Énoncé:
Pouvez-vous transcrire mot pour mot le passage du texte fourni ci-dessous, de « Et puis, pendant » à « de la Providence. » ?

Texte fourni:
- - - - - - -

Je lui dis que c’était une infamie que de couper ainsi la gorge à cette petite créature pour l’avoir aimé ; qu’elle n’avait point sacrifié ses lettres (comme on voulait le lui faire croire pour l’animer), elle les lui avait rendues ; que c’était une trahison basse et indigne d’un homme de qualité, et que, même dans les choses malhonnêtes, il y avait de l’honnêteté à observer. Il entra dans mes raisons ; il courut chez Ninon et, moitié par adresse, moitié par force, il lui retira les lettres de cette pauvre diablesse. Je les ai fait brûler.


C’était plus sûr.


Et puis, pendant un moment, la marquise s’est remise à espérer. Après avoir été surpris « par un mari, » Sévigné paraît avoir pensé à une vie plus régulière. Il trouva même agréable certaine petite personne à marier et il écrit à sa sœur :


J’ai vu deux fois la jolie infante chez elle, fort gaie, je crois que je la divertis. J’ai le bonheur de faire rire la grand’mère, qui m’a dit, à moi-même, qu’elle me trouvait joli garçon. Nous nous entendons même quelquefois, la petite fille et moi, — et là-dessus nous nous regardons de côté. Cette affaire est entre les mains de la Providence.

- - - - - - -

Extraits des items:
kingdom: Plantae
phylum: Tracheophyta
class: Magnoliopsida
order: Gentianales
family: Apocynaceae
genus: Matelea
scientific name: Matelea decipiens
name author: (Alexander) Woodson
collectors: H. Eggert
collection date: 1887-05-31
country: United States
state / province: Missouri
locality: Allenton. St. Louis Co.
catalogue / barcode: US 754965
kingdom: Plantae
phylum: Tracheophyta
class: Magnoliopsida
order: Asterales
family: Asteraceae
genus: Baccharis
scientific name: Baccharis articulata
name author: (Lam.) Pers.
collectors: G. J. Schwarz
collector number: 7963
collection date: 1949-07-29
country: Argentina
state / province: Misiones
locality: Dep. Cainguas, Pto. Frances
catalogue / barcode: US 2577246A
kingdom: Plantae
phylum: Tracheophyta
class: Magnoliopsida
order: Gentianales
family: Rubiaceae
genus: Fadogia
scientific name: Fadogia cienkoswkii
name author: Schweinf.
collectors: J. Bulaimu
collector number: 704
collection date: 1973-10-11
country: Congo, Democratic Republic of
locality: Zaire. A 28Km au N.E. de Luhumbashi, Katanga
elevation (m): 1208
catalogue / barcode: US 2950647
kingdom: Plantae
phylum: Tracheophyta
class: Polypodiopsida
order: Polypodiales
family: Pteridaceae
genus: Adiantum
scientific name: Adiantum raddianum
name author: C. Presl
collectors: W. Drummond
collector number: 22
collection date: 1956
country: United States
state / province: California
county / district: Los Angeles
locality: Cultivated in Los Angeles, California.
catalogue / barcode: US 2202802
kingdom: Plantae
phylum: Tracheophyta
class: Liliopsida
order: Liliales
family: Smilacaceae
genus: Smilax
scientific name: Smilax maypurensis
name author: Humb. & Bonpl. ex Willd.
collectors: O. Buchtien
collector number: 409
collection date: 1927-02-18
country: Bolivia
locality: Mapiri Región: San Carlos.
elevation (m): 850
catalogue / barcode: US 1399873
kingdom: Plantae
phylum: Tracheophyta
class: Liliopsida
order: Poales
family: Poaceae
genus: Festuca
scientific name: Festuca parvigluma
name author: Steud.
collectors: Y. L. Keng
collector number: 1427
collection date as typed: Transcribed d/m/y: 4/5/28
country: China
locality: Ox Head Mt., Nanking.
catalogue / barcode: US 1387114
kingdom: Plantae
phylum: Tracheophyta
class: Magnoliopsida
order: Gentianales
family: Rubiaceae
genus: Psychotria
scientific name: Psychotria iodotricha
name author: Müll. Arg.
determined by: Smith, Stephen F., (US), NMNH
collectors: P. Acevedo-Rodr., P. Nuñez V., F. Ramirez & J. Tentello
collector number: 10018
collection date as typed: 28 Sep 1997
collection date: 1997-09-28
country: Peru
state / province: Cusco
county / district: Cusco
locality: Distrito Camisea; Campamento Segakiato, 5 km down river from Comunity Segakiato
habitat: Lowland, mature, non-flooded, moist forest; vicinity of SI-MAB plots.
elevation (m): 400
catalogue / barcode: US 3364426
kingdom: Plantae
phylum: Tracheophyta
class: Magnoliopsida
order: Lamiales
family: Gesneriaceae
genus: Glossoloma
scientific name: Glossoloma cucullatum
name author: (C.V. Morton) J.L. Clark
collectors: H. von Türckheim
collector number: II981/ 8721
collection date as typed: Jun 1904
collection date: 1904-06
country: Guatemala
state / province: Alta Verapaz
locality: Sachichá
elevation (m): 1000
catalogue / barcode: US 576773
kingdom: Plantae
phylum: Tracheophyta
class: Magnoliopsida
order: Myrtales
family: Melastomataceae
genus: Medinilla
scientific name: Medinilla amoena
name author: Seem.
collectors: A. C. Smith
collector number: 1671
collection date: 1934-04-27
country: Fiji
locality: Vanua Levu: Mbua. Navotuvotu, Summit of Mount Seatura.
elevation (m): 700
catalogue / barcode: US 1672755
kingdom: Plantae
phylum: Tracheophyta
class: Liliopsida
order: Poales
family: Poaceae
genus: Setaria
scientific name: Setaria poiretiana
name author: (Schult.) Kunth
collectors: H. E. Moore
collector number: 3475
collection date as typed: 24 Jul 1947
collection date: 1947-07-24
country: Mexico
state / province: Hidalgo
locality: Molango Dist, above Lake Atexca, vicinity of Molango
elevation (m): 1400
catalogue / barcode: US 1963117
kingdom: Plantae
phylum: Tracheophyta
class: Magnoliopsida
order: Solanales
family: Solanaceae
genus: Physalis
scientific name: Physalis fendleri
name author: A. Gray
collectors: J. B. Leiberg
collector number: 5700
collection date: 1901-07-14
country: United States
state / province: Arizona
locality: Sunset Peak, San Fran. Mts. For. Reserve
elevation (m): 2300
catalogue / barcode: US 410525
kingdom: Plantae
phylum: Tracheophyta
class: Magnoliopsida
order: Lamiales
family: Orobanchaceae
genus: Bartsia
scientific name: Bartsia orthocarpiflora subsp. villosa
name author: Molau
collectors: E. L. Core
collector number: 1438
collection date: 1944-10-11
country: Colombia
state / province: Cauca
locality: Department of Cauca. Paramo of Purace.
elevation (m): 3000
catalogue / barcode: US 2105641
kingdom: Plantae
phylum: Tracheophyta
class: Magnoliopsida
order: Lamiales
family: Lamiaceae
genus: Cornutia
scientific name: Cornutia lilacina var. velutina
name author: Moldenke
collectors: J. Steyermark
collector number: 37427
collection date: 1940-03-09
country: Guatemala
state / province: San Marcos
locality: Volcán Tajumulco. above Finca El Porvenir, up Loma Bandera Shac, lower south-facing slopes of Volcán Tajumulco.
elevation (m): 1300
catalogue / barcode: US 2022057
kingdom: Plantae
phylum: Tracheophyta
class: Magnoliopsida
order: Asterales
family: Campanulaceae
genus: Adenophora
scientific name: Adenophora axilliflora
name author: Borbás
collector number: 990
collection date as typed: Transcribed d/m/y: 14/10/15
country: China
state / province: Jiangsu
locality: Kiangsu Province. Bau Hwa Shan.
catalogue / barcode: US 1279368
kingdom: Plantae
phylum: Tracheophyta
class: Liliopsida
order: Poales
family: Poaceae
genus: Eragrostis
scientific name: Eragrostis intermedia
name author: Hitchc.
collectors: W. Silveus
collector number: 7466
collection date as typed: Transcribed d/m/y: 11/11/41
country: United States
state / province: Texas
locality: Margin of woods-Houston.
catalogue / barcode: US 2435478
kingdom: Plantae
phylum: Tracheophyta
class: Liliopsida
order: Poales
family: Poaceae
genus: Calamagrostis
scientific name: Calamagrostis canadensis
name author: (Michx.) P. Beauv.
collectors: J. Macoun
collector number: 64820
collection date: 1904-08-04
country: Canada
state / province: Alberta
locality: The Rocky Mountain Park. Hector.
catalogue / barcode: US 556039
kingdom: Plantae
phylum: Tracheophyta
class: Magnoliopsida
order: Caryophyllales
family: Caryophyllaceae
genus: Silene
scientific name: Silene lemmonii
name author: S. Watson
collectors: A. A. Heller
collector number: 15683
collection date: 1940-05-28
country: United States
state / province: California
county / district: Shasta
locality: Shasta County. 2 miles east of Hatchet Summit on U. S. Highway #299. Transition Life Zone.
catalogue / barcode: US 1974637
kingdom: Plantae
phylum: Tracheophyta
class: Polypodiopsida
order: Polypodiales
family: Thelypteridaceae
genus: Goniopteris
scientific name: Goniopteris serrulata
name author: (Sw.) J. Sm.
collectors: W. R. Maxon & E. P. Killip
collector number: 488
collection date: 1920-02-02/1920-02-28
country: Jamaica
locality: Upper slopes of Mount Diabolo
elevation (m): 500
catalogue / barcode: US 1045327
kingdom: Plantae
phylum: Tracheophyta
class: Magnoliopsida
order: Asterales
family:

- - - - - - -

Résultat:
Et puis, pendant un moment, la marquise s’est remise à espérer. Après avoir été surpris « par un mari, » Sévigné paraît avoir pensé à une vie plus régulière. Il trouva même agréable certaine petite personne à marier et il écrit à sa sœur :


J’ai vu deux fois la jolie infante chez elle, fort gaie, je crois que je la divertis. J’ai le bonheur de faire rire la grand’mère, qui m’a dit, à moi-même, qu’elle me trouvait joli garçon. Nous nous entendons même quelquefois, la petite fille et moi, — et là-dessus nous nous regardons de côté. Cette affaire est entre les mains de la Providence.